The least harmful kind of stupid auto-responder is one that replies to the list administrator – eg. if you are running foo-list@example.com, you keep getting "I'm on vacation" messages from one of your list members at foo-list-admin@example.com.

As of Mailman 2.1 these go to foo-list-bounces and are processed as (usually unrecognized) bounces.

The problems here might be 1) the user did not configure her autoresponder to exclude mailing lists, and 2) the autoresponder doesn't have a rate-limiting feature (eg. "Only send an automatic response to each sender once per day"). In this case, the autoresponder software is probably working correctly (in particular, it's sending responses to the envelope sender only), and the user has probably just configured it incorrectly. Since it's just you, the list administrator being bothered, how to deal with this is up to you. Disabling the user's subscription is an option (if they don't get any more list mail, they won't send you any more pointless "I'm on vacation" messages), but it's probably just as easy to ignore the messages (and send the user a polite note asking her to fix her autoresponder before she takes another vacation).

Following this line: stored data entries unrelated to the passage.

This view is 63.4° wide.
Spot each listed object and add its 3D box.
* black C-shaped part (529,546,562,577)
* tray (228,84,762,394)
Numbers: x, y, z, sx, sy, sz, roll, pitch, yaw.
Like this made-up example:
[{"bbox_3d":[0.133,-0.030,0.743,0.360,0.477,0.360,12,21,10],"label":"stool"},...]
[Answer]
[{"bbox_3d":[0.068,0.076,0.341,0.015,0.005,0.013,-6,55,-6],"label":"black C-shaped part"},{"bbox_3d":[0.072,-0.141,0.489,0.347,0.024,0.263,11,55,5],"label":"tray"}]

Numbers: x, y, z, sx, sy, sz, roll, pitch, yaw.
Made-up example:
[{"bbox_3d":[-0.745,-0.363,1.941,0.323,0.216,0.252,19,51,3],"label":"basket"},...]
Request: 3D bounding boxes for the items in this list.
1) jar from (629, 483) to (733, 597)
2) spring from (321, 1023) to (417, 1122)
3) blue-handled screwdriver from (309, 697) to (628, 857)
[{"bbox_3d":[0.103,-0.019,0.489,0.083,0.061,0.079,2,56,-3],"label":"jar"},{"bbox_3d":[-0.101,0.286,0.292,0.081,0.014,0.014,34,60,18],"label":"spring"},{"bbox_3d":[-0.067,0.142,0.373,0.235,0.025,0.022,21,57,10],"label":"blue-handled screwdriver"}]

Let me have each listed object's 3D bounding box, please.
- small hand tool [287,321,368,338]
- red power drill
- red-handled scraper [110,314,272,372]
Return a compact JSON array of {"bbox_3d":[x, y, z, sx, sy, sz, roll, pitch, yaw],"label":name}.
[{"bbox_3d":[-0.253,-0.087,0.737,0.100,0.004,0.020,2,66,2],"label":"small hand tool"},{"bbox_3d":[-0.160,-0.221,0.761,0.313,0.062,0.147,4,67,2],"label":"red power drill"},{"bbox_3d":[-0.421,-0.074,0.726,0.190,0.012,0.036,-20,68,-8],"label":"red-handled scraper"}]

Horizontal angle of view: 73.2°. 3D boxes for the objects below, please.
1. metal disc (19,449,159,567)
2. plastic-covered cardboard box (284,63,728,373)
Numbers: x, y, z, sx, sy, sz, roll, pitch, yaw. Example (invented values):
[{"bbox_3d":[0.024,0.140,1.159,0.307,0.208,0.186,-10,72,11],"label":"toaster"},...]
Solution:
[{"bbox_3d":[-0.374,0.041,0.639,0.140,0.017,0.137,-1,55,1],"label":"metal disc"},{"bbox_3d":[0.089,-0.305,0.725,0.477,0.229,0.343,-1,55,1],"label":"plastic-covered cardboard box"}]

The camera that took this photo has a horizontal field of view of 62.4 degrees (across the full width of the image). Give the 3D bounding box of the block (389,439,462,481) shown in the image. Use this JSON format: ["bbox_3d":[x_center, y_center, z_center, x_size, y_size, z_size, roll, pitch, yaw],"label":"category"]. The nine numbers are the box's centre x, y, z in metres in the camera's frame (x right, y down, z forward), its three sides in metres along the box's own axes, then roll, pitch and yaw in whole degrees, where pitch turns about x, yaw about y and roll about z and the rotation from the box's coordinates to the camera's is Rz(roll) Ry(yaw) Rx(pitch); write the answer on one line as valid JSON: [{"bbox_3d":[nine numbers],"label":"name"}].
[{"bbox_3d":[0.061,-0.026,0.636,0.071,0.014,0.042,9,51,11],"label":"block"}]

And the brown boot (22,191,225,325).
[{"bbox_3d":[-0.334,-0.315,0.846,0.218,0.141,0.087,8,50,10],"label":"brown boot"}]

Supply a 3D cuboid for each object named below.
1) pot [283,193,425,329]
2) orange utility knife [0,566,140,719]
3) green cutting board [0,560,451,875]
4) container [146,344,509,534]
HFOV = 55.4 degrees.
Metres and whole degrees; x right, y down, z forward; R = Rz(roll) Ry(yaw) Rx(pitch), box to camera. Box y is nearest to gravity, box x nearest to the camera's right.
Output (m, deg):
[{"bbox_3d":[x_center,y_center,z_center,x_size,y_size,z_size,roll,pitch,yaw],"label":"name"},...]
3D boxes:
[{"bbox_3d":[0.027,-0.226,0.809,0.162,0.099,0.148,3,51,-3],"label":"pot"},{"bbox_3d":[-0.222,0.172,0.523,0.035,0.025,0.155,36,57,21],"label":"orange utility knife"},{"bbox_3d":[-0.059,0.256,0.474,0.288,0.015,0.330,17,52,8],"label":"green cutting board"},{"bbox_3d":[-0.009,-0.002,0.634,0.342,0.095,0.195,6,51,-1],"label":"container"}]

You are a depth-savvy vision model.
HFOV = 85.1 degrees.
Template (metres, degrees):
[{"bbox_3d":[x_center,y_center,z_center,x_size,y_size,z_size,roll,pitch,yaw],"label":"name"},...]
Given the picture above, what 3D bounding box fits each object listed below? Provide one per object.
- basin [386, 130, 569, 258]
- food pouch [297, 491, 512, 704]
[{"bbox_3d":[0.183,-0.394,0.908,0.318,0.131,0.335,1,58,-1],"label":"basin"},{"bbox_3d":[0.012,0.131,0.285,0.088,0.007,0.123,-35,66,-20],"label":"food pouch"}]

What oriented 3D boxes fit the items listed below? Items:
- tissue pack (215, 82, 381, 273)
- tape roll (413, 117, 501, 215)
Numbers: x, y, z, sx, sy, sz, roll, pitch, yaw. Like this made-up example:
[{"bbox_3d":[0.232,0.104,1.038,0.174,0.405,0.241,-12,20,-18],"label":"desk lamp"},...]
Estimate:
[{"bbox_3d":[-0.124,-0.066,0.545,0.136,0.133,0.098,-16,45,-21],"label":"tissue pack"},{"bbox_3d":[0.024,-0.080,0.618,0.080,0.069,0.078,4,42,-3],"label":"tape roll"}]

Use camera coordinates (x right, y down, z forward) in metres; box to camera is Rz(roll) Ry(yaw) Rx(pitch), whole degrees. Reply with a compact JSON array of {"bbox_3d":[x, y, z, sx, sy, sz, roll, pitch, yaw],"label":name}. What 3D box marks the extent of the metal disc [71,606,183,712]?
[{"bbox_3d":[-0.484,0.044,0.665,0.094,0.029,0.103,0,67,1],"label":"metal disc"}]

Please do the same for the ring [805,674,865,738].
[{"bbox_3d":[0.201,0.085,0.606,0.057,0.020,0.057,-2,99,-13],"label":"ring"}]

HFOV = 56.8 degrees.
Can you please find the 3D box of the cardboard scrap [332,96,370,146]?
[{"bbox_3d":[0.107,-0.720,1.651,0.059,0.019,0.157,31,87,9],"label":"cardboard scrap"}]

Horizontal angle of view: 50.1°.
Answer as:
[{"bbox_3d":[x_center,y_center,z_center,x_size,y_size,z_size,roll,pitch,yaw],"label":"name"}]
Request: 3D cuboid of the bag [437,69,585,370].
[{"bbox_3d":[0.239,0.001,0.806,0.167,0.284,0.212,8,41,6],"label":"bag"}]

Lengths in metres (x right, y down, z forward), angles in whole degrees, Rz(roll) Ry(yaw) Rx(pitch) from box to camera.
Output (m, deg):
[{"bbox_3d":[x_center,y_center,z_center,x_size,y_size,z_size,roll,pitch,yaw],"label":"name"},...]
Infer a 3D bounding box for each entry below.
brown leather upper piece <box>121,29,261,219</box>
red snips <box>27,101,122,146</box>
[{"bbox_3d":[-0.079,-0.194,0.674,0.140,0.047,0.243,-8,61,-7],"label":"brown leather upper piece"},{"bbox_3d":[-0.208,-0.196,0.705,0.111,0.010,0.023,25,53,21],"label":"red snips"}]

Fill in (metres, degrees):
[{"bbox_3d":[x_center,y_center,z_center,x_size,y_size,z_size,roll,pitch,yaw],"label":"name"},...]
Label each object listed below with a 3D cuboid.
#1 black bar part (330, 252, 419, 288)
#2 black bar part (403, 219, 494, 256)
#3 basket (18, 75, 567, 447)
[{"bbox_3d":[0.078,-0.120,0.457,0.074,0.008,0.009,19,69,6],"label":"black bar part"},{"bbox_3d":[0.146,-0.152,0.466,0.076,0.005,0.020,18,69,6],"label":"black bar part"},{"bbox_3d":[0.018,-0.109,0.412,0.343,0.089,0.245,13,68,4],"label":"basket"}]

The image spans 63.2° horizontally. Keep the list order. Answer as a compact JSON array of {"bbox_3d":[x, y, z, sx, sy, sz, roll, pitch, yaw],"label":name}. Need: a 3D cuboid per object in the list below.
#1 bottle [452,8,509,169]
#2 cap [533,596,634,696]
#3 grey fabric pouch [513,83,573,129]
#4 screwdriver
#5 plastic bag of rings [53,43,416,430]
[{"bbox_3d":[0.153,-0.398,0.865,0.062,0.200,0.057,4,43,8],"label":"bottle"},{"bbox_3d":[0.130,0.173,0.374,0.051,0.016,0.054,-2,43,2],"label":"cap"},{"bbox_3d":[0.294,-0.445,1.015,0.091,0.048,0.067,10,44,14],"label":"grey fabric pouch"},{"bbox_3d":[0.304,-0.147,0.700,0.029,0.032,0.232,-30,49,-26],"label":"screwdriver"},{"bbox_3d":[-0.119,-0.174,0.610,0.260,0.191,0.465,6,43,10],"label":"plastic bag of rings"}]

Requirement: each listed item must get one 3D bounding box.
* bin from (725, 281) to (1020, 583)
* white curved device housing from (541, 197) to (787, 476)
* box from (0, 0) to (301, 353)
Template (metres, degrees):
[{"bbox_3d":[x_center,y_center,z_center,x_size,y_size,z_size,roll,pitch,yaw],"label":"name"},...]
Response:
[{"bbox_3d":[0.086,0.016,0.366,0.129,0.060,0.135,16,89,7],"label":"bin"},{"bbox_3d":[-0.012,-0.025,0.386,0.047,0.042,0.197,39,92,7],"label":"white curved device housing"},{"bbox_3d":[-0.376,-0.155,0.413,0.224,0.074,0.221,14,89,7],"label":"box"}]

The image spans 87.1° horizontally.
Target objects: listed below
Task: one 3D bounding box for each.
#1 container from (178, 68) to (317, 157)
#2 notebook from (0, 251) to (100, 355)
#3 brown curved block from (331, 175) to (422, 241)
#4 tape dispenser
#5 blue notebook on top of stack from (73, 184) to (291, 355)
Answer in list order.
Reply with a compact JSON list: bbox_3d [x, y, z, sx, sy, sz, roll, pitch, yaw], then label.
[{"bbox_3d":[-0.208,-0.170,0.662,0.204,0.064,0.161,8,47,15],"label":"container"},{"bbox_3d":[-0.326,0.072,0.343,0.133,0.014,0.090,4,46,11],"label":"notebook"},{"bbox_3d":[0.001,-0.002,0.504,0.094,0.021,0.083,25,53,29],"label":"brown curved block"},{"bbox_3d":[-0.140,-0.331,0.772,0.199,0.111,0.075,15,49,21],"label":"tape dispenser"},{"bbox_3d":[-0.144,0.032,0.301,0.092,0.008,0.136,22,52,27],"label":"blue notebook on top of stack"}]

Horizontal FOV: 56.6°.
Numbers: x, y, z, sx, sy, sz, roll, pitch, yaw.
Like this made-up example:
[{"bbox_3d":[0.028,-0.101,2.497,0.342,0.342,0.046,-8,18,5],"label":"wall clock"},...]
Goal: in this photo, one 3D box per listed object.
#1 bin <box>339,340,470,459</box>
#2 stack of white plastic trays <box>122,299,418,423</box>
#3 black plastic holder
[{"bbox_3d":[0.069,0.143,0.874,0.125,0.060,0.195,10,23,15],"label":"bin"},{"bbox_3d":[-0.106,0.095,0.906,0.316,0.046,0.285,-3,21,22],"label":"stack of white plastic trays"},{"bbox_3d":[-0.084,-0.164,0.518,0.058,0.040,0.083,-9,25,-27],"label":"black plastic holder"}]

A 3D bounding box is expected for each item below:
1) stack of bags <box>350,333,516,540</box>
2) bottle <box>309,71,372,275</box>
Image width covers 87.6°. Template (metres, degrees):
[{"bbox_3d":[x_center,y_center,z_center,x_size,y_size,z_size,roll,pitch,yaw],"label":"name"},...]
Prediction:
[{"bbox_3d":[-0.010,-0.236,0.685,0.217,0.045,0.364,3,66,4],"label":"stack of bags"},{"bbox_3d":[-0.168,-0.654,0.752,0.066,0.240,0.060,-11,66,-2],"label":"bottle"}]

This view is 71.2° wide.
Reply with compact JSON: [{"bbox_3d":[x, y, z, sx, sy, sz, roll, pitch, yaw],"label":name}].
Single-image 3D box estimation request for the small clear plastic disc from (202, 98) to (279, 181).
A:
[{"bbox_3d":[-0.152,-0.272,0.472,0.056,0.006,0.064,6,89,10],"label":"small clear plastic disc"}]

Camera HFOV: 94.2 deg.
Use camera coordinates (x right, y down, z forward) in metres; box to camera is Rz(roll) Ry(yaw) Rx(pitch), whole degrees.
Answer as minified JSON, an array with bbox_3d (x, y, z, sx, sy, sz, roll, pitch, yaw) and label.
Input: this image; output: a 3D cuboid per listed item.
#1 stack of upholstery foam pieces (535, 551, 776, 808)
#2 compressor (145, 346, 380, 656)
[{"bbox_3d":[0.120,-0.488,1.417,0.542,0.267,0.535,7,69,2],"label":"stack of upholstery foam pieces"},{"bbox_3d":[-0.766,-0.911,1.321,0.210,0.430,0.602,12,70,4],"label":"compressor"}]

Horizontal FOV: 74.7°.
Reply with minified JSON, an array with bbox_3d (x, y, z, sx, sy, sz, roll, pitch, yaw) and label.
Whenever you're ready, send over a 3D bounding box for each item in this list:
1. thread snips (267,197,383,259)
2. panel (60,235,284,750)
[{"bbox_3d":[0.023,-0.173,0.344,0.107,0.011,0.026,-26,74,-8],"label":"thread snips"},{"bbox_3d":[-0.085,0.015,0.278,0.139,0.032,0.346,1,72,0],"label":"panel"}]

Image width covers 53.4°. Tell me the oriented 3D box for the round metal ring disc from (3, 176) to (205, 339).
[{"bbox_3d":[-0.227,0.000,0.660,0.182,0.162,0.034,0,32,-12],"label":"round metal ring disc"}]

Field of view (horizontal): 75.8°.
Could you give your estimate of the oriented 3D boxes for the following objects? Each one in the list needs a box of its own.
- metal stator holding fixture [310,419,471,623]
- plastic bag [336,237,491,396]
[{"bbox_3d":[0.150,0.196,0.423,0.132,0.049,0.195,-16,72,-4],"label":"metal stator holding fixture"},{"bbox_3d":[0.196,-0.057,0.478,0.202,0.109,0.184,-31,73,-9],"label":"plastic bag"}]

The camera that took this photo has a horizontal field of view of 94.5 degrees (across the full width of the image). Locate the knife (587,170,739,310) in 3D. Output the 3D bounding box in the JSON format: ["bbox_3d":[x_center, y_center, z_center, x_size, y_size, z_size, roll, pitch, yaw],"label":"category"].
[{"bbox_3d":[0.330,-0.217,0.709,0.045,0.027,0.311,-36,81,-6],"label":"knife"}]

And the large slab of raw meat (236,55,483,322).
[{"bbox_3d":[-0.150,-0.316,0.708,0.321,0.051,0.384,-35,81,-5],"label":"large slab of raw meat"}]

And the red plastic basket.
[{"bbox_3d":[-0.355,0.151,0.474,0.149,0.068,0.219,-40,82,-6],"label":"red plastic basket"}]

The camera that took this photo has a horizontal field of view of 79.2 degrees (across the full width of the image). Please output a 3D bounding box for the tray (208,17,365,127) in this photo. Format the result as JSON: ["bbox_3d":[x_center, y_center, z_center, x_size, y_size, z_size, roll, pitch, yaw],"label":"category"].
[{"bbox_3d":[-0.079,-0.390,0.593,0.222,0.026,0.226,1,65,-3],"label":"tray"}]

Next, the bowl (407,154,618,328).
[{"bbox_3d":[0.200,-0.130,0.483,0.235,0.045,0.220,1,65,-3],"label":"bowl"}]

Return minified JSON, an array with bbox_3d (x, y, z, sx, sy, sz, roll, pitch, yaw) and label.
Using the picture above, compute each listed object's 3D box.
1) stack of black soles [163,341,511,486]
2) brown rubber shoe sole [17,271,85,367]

A more annoying kind of brain-damage is when every poster gets an inexplicable "I'm on vacation" message from someone he's never heard of (and who just happens to be on the same list). For example, let's say joe@some.domain sends mail to your list, foo-list@example.com. Mailman processes the message and sends a copy to everyone on the list, including bob@other.domain. If bob@other.domain has a stupid auto-responder that sends responses to some address in the header of the message (as opposed to the envelope), then joe@some.domain will get bob@other.domain's auto-response. joe will presumably be confused by this, since he doesn't know who the heck bob is. However, you – the list admin – won't find out about, unless you also post to the list – or if joe figures out what's going on and tells you about it. In this case, the autoresponder software is broken, and sending a polite note to postmaster@other.domain, asking that the broken autoresponder be fixed or disabled, is legitimate. You should cc bob@other.domain so he knows what kind of trouble he's causing. If the problem persists, disabling bob's subscription is reasonable; you should send bob another note to let him know you have done so.

The worst kind of autoresponder brain-damage is when "I'm on vacation" messages get sent to the list itself. This should be inconceivable with Mailman (since the list address is usually only in the "To" or "Cc" headers), but remember: there is no limit to the stupidity of broken autoresponders. Also, DMARC mitigations in more recent Mailman 2.1.x and anonymous lists can cause the list address to be in From:. If this happens, the best option is to immediately disable the subscription of the user causing the trouble: you want to stop clogging your list with completely useless noise as quickly as possible. Again, you should send mail to the postmaster of the offending domain and the user responsible for the autoresponder, letting them know what kind of havoc their amazing broken autoresponder is causing.

The key things to keep in mind here are:

  • it's your list; you have the right to disable the subscription for anyone who's causing problems
  • be polite: don't curse or swear at distant postmasters; they probably don't even realize what's happening
  • be accurate: don't accuse the wrong user of having a broken autoresponder, and don't mis-characterize the problem when explaining it to them or their postmaster. (If you don't understand the difference between envelope sender and header addresses, you should think twice before complaining.)